While Lee’s failure helped to seal the South’s eventual defeat, it failed to erase the power of the Mason-Dixon Line as a boundary with stark social consequences. The border remained a convenient delineation between the reality of the North’s triumph and an imagined past fashioned by Lost Cause myths conjured up to soothe the defeated South’s psyche. Until well into the 20th century, black passengers boarding the train in Pennsylvania had to move from integrated to segregated cars when crossing the border into Maryland. The solution to a colonial land dispute became, first, a symbol of the nation’s founding contradiction between freedom and slavery.
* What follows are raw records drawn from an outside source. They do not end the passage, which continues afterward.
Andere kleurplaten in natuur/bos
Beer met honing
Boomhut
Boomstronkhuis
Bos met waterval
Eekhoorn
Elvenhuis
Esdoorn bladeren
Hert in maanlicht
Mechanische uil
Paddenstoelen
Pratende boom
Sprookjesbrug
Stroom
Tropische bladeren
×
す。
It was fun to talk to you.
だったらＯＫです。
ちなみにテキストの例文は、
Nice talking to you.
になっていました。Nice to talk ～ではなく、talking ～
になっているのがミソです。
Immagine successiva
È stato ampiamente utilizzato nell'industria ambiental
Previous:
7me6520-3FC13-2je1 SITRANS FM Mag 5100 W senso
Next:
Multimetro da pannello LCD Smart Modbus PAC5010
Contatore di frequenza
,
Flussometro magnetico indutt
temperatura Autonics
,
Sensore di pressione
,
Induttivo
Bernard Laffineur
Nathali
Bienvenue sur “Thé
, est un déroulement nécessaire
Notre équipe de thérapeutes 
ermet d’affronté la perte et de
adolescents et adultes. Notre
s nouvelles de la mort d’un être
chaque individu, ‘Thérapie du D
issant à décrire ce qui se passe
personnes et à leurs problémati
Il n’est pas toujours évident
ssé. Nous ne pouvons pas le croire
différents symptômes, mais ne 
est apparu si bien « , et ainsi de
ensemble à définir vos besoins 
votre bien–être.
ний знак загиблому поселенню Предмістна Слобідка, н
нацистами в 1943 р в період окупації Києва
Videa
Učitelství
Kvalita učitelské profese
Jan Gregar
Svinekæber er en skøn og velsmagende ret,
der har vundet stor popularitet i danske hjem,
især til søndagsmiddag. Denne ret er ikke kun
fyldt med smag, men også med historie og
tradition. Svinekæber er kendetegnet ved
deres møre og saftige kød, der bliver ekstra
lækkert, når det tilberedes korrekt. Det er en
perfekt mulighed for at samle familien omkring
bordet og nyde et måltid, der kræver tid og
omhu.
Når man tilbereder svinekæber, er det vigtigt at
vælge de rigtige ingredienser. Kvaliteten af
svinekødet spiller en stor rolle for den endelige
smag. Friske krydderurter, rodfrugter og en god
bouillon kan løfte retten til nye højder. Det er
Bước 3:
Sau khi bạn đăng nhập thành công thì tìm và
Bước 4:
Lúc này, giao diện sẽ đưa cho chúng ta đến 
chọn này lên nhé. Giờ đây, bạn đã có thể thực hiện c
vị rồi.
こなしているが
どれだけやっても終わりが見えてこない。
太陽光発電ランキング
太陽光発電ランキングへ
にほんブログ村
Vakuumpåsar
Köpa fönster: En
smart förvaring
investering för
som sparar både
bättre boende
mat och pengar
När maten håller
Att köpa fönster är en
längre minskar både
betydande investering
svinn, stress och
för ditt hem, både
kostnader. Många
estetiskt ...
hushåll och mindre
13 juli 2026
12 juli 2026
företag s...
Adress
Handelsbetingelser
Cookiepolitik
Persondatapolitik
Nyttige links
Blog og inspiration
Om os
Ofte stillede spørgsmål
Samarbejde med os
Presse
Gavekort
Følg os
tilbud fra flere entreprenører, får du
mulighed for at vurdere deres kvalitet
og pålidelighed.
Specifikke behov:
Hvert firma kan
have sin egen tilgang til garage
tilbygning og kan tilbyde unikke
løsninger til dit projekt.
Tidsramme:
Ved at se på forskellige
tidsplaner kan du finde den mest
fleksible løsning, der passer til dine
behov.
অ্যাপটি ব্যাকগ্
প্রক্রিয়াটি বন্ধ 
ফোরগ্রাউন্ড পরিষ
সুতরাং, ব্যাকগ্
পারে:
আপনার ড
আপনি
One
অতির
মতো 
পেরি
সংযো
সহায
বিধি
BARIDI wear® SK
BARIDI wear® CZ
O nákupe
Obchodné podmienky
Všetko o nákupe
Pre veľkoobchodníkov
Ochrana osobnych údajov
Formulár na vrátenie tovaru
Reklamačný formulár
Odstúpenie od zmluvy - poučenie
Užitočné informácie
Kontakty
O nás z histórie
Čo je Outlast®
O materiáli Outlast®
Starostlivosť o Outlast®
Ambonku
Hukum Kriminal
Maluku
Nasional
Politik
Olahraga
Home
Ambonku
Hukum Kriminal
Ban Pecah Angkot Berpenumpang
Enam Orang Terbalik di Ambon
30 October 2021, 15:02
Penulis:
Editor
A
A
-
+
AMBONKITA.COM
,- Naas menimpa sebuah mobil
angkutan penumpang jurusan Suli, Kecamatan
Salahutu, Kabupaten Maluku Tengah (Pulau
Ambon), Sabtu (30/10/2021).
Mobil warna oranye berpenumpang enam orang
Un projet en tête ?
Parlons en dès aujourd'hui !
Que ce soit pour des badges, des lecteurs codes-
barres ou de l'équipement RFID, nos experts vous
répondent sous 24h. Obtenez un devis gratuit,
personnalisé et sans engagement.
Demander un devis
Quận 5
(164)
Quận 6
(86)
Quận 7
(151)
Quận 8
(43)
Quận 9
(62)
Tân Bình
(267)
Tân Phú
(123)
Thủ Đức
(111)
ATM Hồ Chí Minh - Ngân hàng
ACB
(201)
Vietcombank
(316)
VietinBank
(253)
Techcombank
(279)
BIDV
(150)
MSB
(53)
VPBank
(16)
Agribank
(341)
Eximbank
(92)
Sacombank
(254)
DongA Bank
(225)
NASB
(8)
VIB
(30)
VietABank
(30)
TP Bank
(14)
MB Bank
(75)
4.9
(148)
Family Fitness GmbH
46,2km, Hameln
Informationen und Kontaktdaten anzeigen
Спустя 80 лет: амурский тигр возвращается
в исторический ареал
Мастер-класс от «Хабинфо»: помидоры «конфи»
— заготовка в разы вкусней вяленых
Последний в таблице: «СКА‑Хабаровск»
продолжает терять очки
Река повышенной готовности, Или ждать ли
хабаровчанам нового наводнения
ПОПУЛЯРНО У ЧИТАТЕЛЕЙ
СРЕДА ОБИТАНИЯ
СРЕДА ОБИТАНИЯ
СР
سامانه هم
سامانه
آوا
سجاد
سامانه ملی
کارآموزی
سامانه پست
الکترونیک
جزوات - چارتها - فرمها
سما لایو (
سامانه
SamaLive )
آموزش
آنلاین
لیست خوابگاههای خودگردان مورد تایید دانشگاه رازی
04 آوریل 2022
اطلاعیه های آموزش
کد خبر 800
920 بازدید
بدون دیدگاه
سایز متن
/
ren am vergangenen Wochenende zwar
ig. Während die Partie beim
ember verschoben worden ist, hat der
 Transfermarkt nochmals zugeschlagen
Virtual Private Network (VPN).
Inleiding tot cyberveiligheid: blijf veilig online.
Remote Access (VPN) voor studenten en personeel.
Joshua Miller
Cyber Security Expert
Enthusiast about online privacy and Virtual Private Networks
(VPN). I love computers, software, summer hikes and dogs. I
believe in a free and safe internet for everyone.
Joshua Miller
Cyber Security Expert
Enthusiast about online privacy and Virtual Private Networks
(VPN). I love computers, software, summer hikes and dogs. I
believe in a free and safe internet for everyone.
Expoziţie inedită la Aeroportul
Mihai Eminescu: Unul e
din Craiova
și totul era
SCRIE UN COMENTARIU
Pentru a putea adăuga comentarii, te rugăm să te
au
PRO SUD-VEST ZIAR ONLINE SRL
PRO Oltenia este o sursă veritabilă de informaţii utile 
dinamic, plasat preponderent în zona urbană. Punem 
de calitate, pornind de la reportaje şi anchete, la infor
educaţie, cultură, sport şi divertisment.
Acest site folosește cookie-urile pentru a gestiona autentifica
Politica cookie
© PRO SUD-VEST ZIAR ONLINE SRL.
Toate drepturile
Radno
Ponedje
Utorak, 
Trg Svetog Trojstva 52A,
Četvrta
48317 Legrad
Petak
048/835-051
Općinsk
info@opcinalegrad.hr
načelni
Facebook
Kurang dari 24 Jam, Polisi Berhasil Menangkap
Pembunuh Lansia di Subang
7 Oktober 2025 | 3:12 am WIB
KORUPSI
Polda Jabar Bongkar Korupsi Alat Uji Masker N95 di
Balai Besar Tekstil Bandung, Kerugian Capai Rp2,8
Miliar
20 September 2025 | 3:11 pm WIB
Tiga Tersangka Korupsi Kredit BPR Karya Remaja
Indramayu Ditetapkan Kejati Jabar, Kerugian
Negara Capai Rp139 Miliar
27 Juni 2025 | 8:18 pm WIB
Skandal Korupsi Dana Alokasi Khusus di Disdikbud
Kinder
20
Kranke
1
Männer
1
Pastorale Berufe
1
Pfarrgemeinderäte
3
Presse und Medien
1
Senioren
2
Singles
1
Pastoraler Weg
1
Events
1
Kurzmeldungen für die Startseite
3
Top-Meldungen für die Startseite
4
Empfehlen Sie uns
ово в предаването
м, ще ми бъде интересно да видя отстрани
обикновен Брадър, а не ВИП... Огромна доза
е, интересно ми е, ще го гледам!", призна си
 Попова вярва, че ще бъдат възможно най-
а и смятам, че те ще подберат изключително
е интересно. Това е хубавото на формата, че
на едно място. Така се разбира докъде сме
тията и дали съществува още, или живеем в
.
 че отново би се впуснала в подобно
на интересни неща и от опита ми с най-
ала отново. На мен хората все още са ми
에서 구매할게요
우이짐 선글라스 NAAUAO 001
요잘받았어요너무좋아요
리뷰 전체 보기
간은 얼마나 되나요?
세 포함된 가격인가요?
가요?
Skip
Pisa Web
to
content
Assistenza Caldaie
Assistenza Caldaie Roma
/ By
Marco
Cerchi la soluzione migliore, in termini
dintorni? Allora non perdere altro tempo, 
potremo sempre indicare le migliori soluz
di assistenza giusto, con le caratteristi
Today it is better remembered as the subject of an engaging rock song.
For Further Reading
Edwin Danson’s Drawing the Line: How Mason and Dixon Surveyed the Most Famous Border in America (Wiley, 2001) provides an in-depth account of the survey and the science that informed
it. As an experienced geodetic surveyor, the author takes special pains to explain the astronomy that was central to Mason and Dixon’s achievement.
John H. B. Latrobe’s The History of Mason and Dixon’s Line (1855; reprint, Leopold Classic Library, 2017) and James Veech’s Mason and Dixon’s Line: A History (1857; reprint, Applewood Books, 2011) offer 19th-century perspectives. Despite its somewhat stilted style, Veech’s account adds valuable detail to the story.
Patrick Spero’s article “The Conojocular War: The Politics of Colonial Competition, 1732-1737,” Pennsylvania Magazine of History and Biography, October 2012, is a thorough academic examination of the war, its causes, consequences and major personalities.
For young readers, three books stand out. Judith St. George’s Mason and Dixon’s Line of Fire (Putnam, 1991) focuses on the violent encounters that characterized the Maryland–Pennsylvania border from Thomas Cresap’s depredations in the 1730s to the Whiskey Rebellion of 1794 and the collision of Union and Confederate armies at Gettysburg in July 1863. Sally M. Walker’s Boundaries: How the Mason-Dixon Line Settled a Family Feud and Divided a Nation (Candlewick, 2014) is a copiously illustrated recounting of the survey that includes valuable sidebars providing historical and scientific context. The first part of John C. Davenport’s The Mason-Dixon Line (Chelsea House, 2004) covers the survey, and the second part is devoted to the line’s history in the 19th and 20th centuries, with special insights into its symbolic importance as a boundary between the North and the South.
Rick Beard is an independent historian and museum consultant who writes frequently on the Civil War and other topics in American history.